● Action item: Copy out the text of each of the entries below line for line, without changing any of it.

● Available data:
• • • • •
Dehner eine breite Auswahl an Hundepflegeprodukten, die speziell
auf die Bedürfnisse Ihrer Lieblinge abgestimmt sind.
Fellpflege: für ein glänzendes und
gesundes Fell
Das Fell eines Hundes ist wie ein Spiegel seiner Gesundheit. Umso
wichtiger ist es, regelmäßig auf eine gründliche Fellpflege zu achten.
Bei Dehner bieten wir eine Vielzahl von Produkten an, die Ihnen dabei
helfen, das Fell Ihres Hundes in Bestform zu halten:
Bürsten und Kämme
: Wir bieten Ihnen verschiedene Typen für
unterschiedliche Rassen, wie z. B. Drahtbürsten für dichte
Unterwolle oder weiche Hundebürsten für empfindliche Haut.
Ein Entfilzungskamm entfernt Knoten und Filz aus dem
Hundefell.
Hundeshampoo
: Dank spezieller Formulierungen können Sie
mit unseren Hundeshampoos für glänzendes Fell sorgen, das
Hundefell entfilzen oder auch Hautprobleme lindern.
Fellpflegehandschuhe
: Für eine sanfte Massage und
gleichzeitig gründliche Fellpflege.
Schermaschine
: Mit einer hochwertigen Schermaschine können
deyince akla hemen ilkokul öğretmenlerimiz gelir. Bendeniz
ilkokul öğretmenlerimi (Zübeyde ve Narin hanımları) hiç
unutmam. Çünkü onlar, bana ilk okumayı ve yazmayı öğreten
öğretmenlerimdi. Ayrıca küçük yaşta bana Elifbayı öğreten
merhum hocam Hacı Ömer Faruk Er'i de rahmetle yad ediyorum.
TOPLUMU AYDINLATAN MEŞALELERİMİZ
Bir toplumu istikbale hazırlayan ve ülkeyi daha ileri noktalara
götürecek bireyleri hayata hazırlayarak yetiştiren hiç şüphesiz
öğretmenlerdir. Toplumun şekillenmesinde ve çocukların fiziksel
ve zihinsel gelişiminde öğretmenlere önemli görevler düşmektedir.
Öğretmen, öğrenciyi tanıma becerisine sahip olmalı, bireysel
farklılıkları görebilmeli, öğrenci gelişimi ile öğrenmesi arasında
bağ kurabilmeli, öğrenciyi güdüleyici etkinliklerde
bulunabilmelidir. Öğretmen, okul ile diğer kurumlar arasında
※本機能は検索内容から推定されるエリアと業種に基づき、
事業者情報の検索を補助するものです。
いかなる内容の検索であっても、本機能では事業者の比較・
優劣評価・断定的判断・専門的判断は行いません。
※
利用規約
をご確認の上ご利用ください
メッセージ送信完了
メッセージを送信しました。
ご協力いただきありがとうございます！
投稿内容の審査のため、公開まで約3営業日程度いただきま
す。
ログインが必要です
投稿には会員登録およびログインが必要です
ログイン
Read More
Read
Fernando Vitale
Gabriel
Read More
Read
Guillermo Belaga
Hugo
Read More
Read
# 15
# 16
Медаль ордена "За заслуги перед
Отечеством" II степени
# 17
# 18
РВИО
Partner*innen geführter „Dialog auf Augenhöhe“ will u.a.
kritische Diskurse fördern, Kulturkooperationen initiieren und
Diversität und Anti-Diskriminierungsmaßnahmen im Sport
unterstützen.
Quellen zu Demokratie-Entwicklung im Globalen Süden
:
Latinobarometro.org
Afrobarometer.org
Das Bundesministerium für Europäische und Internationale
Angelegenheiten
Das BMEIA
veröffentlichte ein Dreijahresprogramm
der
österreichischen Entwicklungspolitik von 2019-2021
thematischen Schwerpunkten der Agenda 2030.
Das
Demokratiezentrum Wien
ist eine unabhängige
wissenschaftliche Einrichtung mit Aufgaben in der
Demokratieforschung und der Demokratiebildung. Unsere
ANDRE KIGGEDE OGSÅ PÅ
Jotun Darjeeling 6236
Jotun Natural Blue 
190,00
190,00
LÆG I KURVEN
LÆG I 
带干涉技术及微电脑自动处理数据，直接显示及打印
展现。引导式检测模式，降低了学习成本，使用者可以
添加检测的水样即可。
• • • • •
● Answer area:
Dehner eine breite Auswahl an Hundepflegeprodukten, die speziell
auf die Bedürfnisse Ihrer Lieblinge abgestimmt sind.
Fellpflege: für ein glänzendes und
gesundes Fell
Das Fell eines Hundes ist wie ein Spiegel seiner Gesundheit. Umso
wichtiger ist es, regelmäßig auf eine gründliche Fellpflege zu achten.
Bei Dehner bieten wir eine Vielzahl von Produkten an, die Ihnen dabei
helfen, das Fell Ihres Hundes in Bestform zu halten:
Bürsten und Kämme
: Wir bieten Ihnen verschiedene Typen für
unterschiedliche Rassen, wie z. B. Drahtbürsten für dichte
Unterwolle oder weiche Hundebürsten für empfindliche Haut.
Ein Entfilzungskamm entfernt Knoten und Filz aus dem
Hundefell.
Hundeshampoo
: Dank spezieller Formulierungen können Sie
mit unseren Hundeshampoos für glänzendes Fell sorgen, das
Hundefell entfilzen oder auch Hautprobleme lindern.
Fellpflegehandschuhe
: Für eine sanfte Massage und
gleichzeitig gründliche Fellpflege.
Schermaschine
: Mit einer hochwertigen Schermaschine können
deyince akla hemen ilkokul öğretmenlerimiz gelir. Bendeniz
ilkokul öğretmenlerimi (Zübeyde ve Narin hanımları) hiç
unutmam. Çünkü onlar, bana ilk okumayı ve yazmayı öğreten
öğretmenlerimdi. Ayrıca küçük yaşta bana Elifbayı öğreten
merhum hocam Hacı Ömer Faruk Er'i de rahmetle yad ediyorum.
TOPLUMU AYDINLATAN MEŞALELERİMİZ
Bir toplumu istikbale hazırlayan ve ülkeyi daha ileri noktalara
götürecek bireyleri hayata hazırlayarak yetiştiren hiç şüphesiz
öğretmenlerdir. Toplumun şekillenmesinde ve çocukların fiziksel
ve zihinsel gelişiminde öğretmenlere önemli görevler düşmektedir.
Öğretmen, öğrenciyi tanıma becerisine sahip olmalı, bireysel
farklılıkları görebilmeli, öğrenci gelişimi ile öğrenmesi arasında
bağ kurabilmeli, öğrenciyi güdüleyici etkinliklerde
bulunabilmelidir. Öğretmen, okul ile diğer kurumlar arasında
※本機能は検索内容から推定されるエリアと業種に基づき、
事業者情報の検索を補助するものです。
いかなる内容の検索であっても、本機能では事業者の比較・
優劣評価・断定的判断・専門的判断は行いません。
※
利用規約
をご確認の上ご利用ください
メッセージ送信完了
メッセージを送信しました。
ご協力いただきありがとうございます！
投稿内容の審査のため、公開まで約3営業日程度いただきま
す。
ログインが必要です
投稿には会員登録およびログインが必要です
ログイン
Read More
Read
Fernando Vitale
Gabriel
Read More
Read
Guillermo Belaga
Hugo
Read More
Read
# 15
# 16
Медаль ордена "За заслуги перед
Отечеством" II степени
# 17
# 18
РВИО
Partner*innen geführter „Dialog auf Augenhöhe“ will u.a.
kritische Diskurse fördern, Kulturkooperationen initiieren und
Diversität und Anti-Diskriminierungsmaßnahmen im Sport
unterstützen.
Quellen zu Demokratie-Entwicklung im Globalen Süden
:
Latinobarometro.org
Afrobarometer.org
Das Bundesministerium für Europäische und Internationale
Angelegenheiten
Das BMEIA
veröffentlichte ein Dreijahresprogramm
der
österreichischen Entwicklungspolitik von 2019-2021
thematischen Schwerpunkten der Agenda 2030.
Das
Demokratiezentrum Wien
ist eine unabhängige
wissenschaftliche Einrichtung mit Aufgaben in der
Demokratieforschung und der Demokratiebildung. Unsere
ANDRE KIGGEDE OGSÅ PÅ
Jotun Darjeeling 6236
Jotun Natural Blue 
190,00
190,00
LÆG I KURVEN
LÆG I 
带干涉技术及微电脑自动处理数据，直接显示及打印
展现。引导式检测模式，降低了学习成本，使用者可以
添加检测的水样即可。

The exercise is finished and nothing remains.